Qual Saf Health Care 14:99-106 doi:10.1136/qshc.2004.011049
  • Original Article

Pursuing integration of performance measures into electronic medical records: beta-adrenergic receptor antagonist medications

  1. M Weiner1,2,3,
  2. T E Stump1,2,
  3. C M Callahan1,2,3,
  4. J N Lewis4,
  5. C J McDonald2,3
  1. 1Indiana University Center for Aging Research, Indianapolis, Indiana, USA
  2. 2Regenstrief Institute Inc, Indianapolis, Indiana, USA
  3. 3Department of Medicine, Indiana University, Indianapolis, Indiana, USA
  4. 4Health Care Excel Inc, Medicare Quality Improvement Organization, Indianapolis, Indiana, USA
  1. Correspondence to:
 Dr M Weiner
 Indiana University Center for Aging Research, Regenstrief Institute Inc, 1050 Wishard Blvd, Indianapolis, Indiana 46202-2872, USA;
  • Accepted 25 November 2004


Objective: Electronic medical records seldom integrate performance indicators into daily operations. Assessing quality indicators traditionally requires resource intensive chart reviews of small samples. We sought to use an electronic medical record to assess use of β-adrenergic antagonist medications (β-blockers) following myocardial infarction, to compare a standardized manual assessment with assessment using electronic medical records, and to discuss potential for future integration of performance indicators into electronic records.

Design: Cross-sectional data analysis.

Setting: An urban academic medical center.

Participants: US Medicare beneficiaries 65 years of age or older, admitted to hospital with myocardial infarction between 1995 and 1999.

Measurements and main results: Manual chart review was compared with a computer driven assessment of electronic records. Administration of β-blockers and cases excluded from use of β-blockers were measured, based on Medicare criteria. Among 4490 older adults, 391 (4%) of 9018 hospital admissions contained codes for myocardial infarction. In 323 (83%) of the 391 hospital admissions, criteria for excluding β-blockers were met; 235 (60%) were excluded due to heart failure. Of 68 hospital admissions for myocardial infarction that did not meet exclusion criteria, physicians prescribed β-blockers in 49 (72%) on admission and 42 (62%) at discharge. Compared with manual chart review, electronic review had a sensitivity of 83–100% and led to fewer false negative findings.

Conclusions: An electronic medical records system can be used instead of chart review to measure use of β-blockers after myocardial infarction. This should lead to integration of real time automated performance measurement into electronic medical records.


  • This work has been supported by Regenstrief Institute Inc, Health Care Excel Inc, and Centers for Medicare and Medicaid Services. Dr Weiner is supported by grant number 5K23AG020088-02 from the National Institute on Aging (US). Dr Callahan is supported by NIA grant number AG 00868.
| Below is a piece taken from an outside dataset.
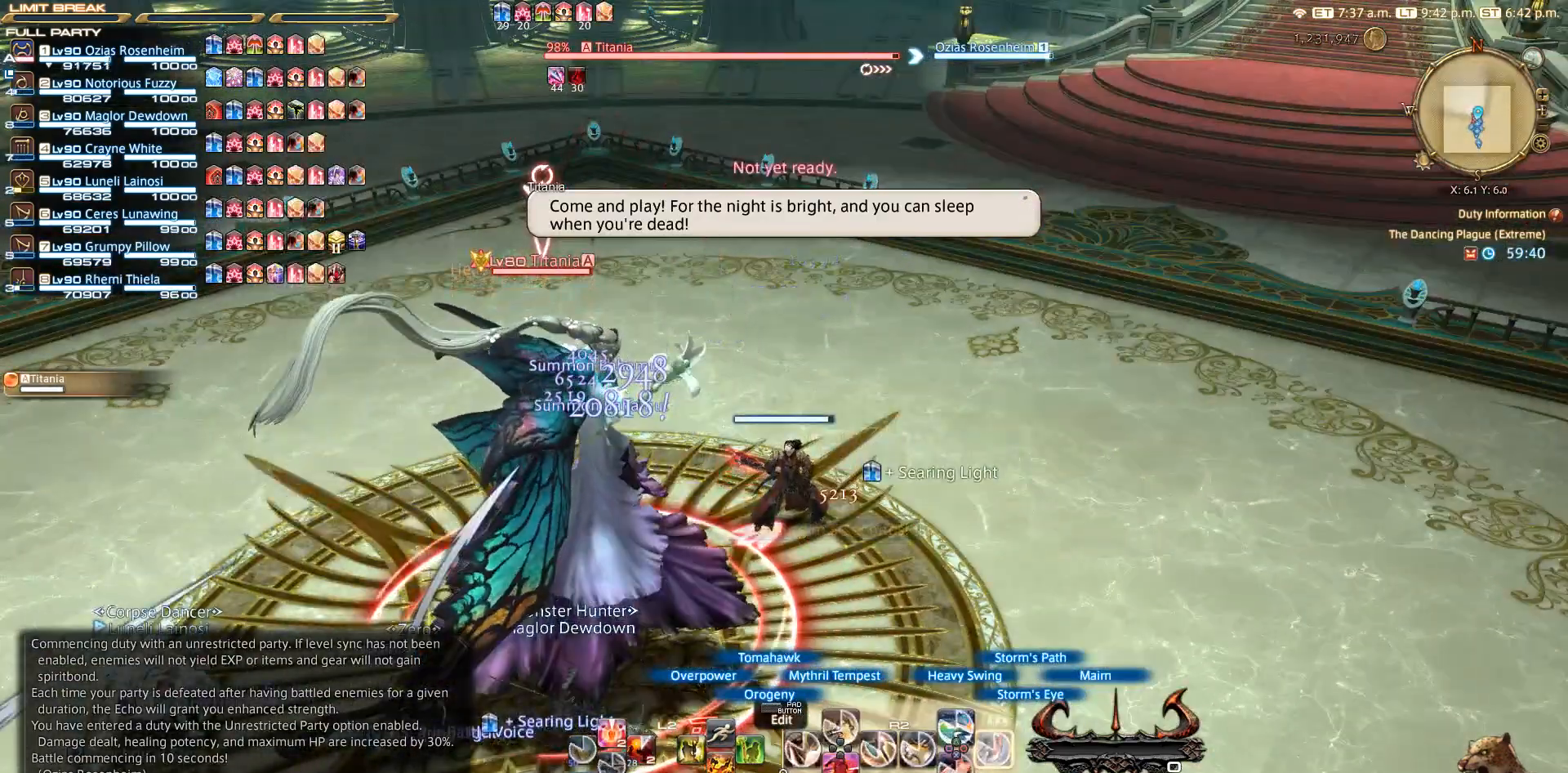
{"buttons": ["CIRCLE", "R2"], "left_stick": "center", "right_stick": "left", "events": [[67, "CIRCLE", "down"], [167, "CIRCLE", "up"], [350, "CIRCLE", "down"], [400, "right_stick", "left"], [433, "CIRCLE", "up"], [500, "CIRCLE", "down"]]}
  • The authors have no conflicts of interest in this work.

  • The authors assume full responsibility for the accuracy and completeness of the ideas presented. This article is a direct result of the Health Care Quality Improvement Program initiated by the Centers for Medicare & Medicaid Services which has encouraged identification of quality improvement projects derived from analysis of patterns of care, and therefore required no special funding on the part of this contractor. Ideas and contributions to the author concerning experience in engaging with issues presented are welcomed.